** CONSIGNE DE TRAVAIL 1 **
Recopiez fidèlement le passage du texte sur le pôle crimes contre l'humanité, en partant des mots « Il s’agit de » et en vous arrêtant après « crimes de haine. ».
** CONSIGNE DE TRAVAIL 2 **
Poursuivez le texte sur le pôle crimes contre l'humanité au-delà de sa dernière phrase.

** TEXTE À LIRE **

LE FIGARO. – Quel est le bilan du
pôle crimes contre l’humanité ?

Aurélie BELLIOT. - Quelque
80 enquêtes préliminaires et
80 informations judiciaires sont
en cours. Avec, au parquet, cinq,
bientôt six, magistrats ainsi que
trois assistants spécialisés. Le pôle
spécialisé de l’instruction compte
quatre magistrats instructeurs et
trois assistants spécialisés. En dix
ans, le nombre de dossiers a fortement
augmenté, avec une grande
diversification géographique. Une
trentaine de pays sont concernés,
dont le Rwanda, à l’origine historique
du pôle, l’Ukraine, la Libye,
la République démocratique du
Congo, la Côte d’Ivoire, le Sri
Lanka ou le Libéria. Et une quarantaine
de dossiers pour la seule
zone syro-irakienne.

Jean-François RICARD. - C’est un
immense changement. Il y a dix
ans, on parlait d’une section du
parquet de Paris avec un magistrat.
Il s’agit de dossiers lourds et
complexes. À la différence du terrorisme,
où dominent les éléments
techniques, les preuves
reposent souvent sur des témoignages
qui doivent être fiables,
précis et compréhensibles devant
une cour d’assises de droit commun,
avec des jurés.
On peut alors déplorer les effectifs
très insuffisants de l’Office central
de lutte contre les crimes de
l’humanité et les crimes de haine.
Sur une quarantaine de policiers
et gendarmes, une quinzaine sont
affectés aux crimes de guerre et
contre l’humanité. Or, les crimes
perpétrés en Ukraine nous occuperont
pendant des années…

Sur l’Ukraine, la France a opté
pour des investigations ciblées,
et pas, comme l’Allemagne,
pour une enquête « structurelle »
plus large. Pourquoi ?

J.-F. R. - Nous avons déjà ouvert
des enquêtes structurelles en lien
avec des crimes internationaux
commis en Syrie et en Irak. Nous
veillons à ce que ces enquêtes
aient, dans un souci d’efficacité et
de cohérence des procédures, un
périmètre défini. Pour l’Ukraine,
à ces mêmes fins, nous avons fait
le choix d’ouvrir des enquêtes dès
que nous pouvions retenir notre
compétence. Il y a trois cas de saisine
: si la victime est française, et
cinq enquêtes ont déjà été ouvertes
pour des faits commis à Horenka,
Marioupol, Hostomel,
Tchernihiv ainsi que Borodyanka
; si l’auteur des faits est français
; ou s’il est étranger, a commis
des crimes sur des étrangers
mais réside habituellement en
France.
En lien avec l’Office central, le
ministère de l’Intérieur, la direction
des affaires criminelles et des
grâces du ministère de la Justice
et le Quai d’Orsay, le Pnat a par
ailleurs participé au lancement
d’une nouvelle procédure, inspirée
d’un modèle norvégien, pour
recenser des éléments de preuve
(témoignages oraux, photos, vidéos…)

** EXTRAIT DE DONNÉES **
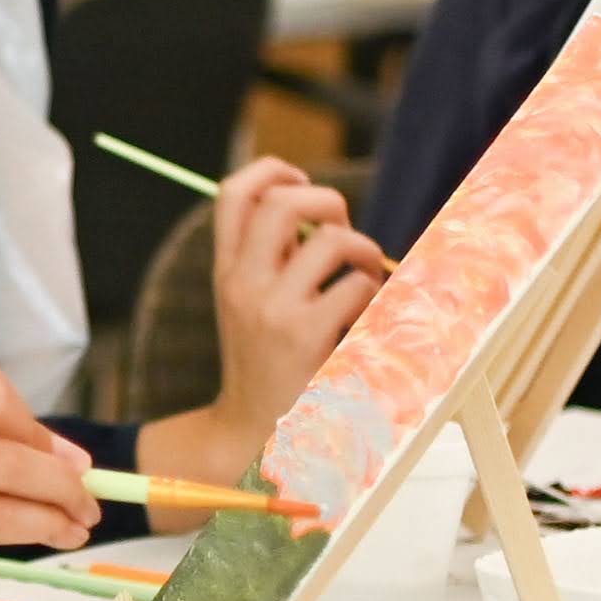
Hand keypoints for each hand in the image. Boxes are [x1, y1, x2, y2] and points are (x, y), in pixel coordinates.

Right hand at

** RÉPONSE 1 **
Il s’agit de dossiers lourds et
complexes. À la différence du terrorisme,
où dominent les éléments
techniques, les preuves
reposent souvent sur des témoignages
qui doivent être fiables,
précis et compréhensibles devant
une cour d’assises de droit commun,
avec des jurés.
On peut alors déplorer les effectifs
très insuffisants de l’Office central
de lutte contre les crimes de
l’humanité et les crimes de haine.

** RÉPONSE 2 **
que peuvent posséder des
personnes arrivant en France. Le
livret d’accueil des réfugiés mentionne
un site détaillant cette
procédure en différentes langues.
Les éléments recueillis pourront
alimenter les procédures judiciaires
françaises et étrangères,
y compris celles de la Cour pénale
internationale. Le 27 avril, la direction
des affaires criminelles et
des grâces a informé les procureurs
de ce dispositif. C’est une
procédure novatrice qui pourra
être utilisée sur d’autres dossiers
que l’Ukraine.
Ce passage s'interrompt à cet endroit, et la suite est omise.